I once tried to talk to a friend of mine about suicide. I was out of work and despairing. She responded by telling me the situation was “f*cked up” and demanded I not discuss it with her. Such a gentle attitude towards what was a very difficult episode in my life left me feeling somewhat shocked, to say the least. Fortunately I soldiered on.
But many don’t. In what is a problem intimately related to economics, a study from the University of Zurich holds that approximately one in five suicides across the world are linked to unemployment. That’s around forty five thousand or so deaths per year due to joblessness across a range of nations from Japan to the United States.
“Current data from Europe, the USA, and Asia suggest an association between the 2008 economic crisis, rising unemployment rates, and increased rates of death by suicide. Whereas evidence suggests that all-cause mortality declines during recession, suicide does not”, claimed the study by Dr Carlos Nordt and colleagues. “Men and those of working age seem to be particularly affected”, they added.
In the UK the Office for National Statistics recorded over six thousand self-inflicted deaths in 2013 alone, with the rate of male suicides the highest since 2001. Figures analysed by the suicide prevention charity, the Samaritans, found British men to be three times more likely to kill themselves than their female counterparts, with those in economically deprived areas ten times more likely to resort to self-harm than those in affluence.
The notion that suicidal tendencies may hit men hardest will perhaps prove unpopular in some quarters. Yet this is not a new phenomenon. Way back in the early 1980s a study appeared in the journal, Sociological Focus, exploring the interlinked perils of unemployment, suicide and gender. The study, which fixated on the United States, singled out unemployment as the “most important determinant of suicide” with males believed to be particularly vulnerable to self-destructive behavior. “Unemployed males often feel like failures in providing for their families,” claimed the authors, Steven Stack and Ain Haas. “This often increases marital strife” with “factors such as social support, financial resources, and gender roles” all found to be integral to understanding the link between unemployment and self-harm.
Yet what exactly is causing men in particular to respond to such hardships by taking their own lives? Traditional gender stereotypes regarding masculinity may be a factor, as affected males struggle to come to terms with both their own sense of worth and often condemnation by those who regard ongoing unemployment as a personal failure.
“Having a job and being able to provide for your family is central to ‘being a man’, particularly for working class men,” claimed a 2012 study by the Samaritans. “Masculinity is associated with control, but when men are depressed or in crisis, they can feel out of control. This can propel some men towards suicidal behaviour.”

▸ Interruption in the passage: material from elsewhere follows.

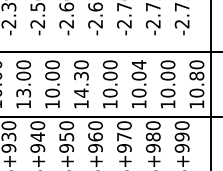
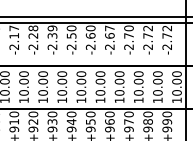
text: (138, 65) -> (138, 74), 10.04 -> 10.00
text: (196, 75) -> (176, 81), 10.80 -> 10.00
text: (81, 83) -> (100, 86), 14.30 -> 10.00
text: (24, 92) -> (62, 92), 13.00 -> 10.00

A contemptuous attitude towards failing to ‘be a man’ is hardly exclusive to men themselves. In a study of divorce rates and unemployment it was discovered that women were considerably more likely to divorce out-of-work husbands than vice versa. The research, led by Liana Sayer of Ohio State University, also noted that unemployed men may terminate a marriage of their own accord, in part due to stereotypical notions of what an ideal relationship might look like.
“These effects probably emanate from the greater change in women’s than men’s roles,” claimed the authors. ‘Women’s employment has increased and is accepted, men’s nonemployment is unacceptable to many, and there is a cultural ambivalence and lack of institutional support for men taking on ‘feminized’ roles such as household work”.
Divorced men are also at greater suicide risk due to societal and legal factors involving child custody. “When marital relationships fail, men are less likely to be awarded custody of, or have access to, their children,” argued the Samaritan’s study. “Separation from children appears to be a significant factor in some men’s suicides. In addition, men are more likely to be displaced from the family home, to unstable accommodation or homelessness, itself a risk for suicide.”
It would be a mistake, however, to think that suicide patterns are consistent across the world. Whilst societies accustomed to relative affluence find males particularly at risk of self-harm, in the global south women face myriad difficulties in terms of extreme economic deprivation and exclusion. A 2005 paper, “Achieving the Millennium Development Goals: Does Mental Health Play a Role?” held that ‘suicide is now a leading cause of death in young women in the world’s two most populous countries, India and China’, highlighting that inequality in suicide is by no means uniform.
Regardless of gender, employed or not, it’s imperative to relate to one another as human beings first and foremost. Feeling emotion, whether the dizzying heights of happiness or the deepest despair, is an integral part of that experience, something which can only be considered ‘f*cked up’ by those fundamentally disconnected from their own humanity.